The FBI has received information concerning a new technique used to conduct vishingi attacks. The recent attacks were conducted by hackers exploiting a security vulnerability in Asterisk software. Asterisk is free and widely used software developed to integrate PBXii systems with Voice over Internet Protocol (VoIP), digital Internet voice calling services; however, early versions of the Asterisk software are known to have a vulnerability. The vulnerability can be exploited by cyber criminals to use the system as an auto dialer, generating thousands of vishing telephone calls to consumers within one hour.

http://www.ic3.gov/media/2008/081205-2.aspx

Now, after a full weekend of frenzy trying to understand the cryptic warning the IC3 had issues, it was gathered that it is referring to an old time bug, related to Asterisk distributions prior to 1.4.18. Being familiar with the particular bug and the exploitation method – I can say this: They surely have no idea what they are talking about!
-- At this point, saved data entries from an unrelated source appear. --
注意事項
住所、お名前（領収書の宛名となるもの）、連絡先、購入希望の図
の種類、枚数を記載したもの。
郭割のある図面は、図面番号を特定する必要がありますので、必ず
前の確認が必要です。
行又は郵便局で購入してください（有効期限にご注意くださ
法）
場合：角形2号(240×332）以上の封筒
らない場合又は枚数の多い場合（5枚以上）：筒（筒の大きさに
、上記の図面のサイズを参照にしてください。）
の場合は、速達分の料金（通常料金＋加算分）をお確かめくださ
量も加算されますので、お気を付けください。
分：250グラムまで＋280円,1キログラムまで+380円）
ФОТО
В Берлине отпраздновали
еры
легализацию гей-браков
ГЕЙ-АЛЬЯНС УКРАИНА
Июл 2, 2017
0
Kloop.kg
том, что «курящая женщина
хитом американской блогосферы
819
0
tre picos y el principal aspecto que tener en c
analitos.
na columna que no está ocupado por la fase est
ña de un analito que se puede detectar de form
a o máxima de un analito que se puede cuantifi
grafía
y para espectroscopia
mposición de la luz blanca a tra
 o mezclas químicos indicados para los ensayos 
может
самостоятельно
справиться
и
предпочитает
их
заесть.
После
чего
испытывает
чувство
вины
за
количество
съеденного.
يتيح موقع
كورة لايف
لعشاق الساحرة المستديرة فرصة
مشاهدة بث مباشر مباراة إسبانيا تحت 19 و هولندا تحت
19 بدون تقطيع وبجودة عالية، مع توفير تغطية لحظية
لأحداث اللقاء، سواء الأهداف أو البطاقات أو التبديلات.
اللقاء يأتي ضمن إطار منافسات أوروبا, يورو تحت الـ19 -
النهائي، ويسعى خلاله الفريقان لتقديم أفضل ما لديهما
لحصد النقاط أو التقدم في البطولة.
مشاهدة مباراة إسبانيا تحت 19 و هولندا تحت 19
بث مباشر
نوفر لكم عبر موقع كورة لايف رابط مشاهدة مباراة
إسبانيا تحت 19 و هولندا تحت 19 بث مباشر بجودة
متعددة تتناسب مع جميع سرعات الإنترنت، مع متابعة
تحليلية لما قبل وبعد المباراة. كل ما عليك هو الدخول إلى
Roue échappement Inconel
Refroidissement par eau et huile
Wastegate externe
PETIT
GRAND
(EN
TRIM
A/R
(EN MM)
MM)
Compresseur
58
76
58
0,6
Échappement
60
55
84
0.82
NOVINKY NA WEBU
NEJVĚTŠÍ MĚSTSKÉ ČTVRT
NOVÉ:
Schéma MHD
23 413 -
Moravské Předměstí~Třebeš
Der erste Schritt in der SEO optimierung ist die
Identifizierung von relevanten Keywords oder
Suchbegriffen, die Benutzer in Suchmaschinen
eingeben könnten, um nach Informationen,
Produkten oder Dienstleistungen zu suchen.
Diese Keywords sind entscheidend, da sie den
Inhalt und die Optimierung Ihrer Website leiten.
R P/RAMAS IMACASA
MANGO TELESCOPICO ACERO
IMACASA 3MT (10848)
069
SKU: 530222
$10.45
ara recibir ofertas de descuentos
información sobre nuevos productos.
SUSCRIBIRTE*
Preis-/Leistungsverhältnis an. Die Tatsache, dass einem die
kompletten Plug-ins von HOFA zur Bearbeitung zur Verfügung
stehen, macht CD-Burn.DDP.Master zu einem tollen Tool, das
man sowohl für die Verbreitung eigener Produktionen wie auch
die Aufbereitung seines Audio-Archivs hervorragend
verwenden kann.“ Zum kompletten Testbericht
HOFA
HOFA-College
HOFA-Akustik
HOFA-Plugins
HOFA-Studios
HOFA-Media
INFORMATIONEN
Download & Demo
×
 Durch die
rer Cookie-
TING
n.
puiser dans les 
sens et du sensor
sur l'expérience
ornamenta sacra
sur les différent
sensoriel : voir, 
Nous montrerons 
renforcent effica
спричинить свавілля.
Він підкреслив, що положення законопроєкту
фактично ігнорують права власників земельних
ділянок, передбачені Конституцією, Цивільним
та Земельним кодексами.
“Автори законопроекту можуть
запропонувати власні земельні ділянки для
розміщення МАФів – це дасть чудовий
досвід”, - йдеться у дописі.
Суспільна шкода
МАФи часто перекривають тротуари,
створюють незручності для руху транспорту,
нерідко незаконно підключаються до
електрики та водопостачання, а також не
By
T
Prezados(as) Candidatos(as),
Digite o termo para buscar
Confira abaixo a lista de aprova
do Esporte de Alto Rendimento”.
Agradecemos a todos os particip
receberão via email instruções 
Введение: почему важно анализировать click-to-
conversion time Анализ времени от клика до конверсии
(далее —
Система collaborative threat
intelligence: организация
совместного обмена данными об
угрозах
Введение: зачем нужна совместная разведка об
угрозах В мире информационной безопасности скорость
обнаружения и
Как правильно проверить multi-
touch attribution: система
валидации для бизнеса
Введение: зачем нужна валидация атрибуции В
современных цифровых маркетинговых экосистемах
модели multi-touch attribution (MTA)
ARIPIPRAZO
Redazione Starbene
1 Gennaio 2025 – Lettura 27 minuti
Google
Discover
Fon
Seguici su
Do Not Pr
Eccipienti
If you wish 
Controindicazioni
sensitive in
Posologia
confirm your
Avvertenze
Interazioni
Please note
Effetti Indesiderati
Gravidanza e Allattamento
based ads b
The exploitation of the bug requires several pre-requirements:

  • A certain IAX2 configuration has to be deployed
  • A certain version of Asterisk must be used
  • A certain form of dialplan has to be existing
  • You Asterisk server needs to be available on the Internet

Now, even when these 4 are met, the exploitation isn’t all that simple and that straight forward. So, in other words, if you are not utilizing any of the above, you can rest assured that your system is fine. In any case, any system is as secured as the dumbest user (in our case developer/sysamdin) who uses it.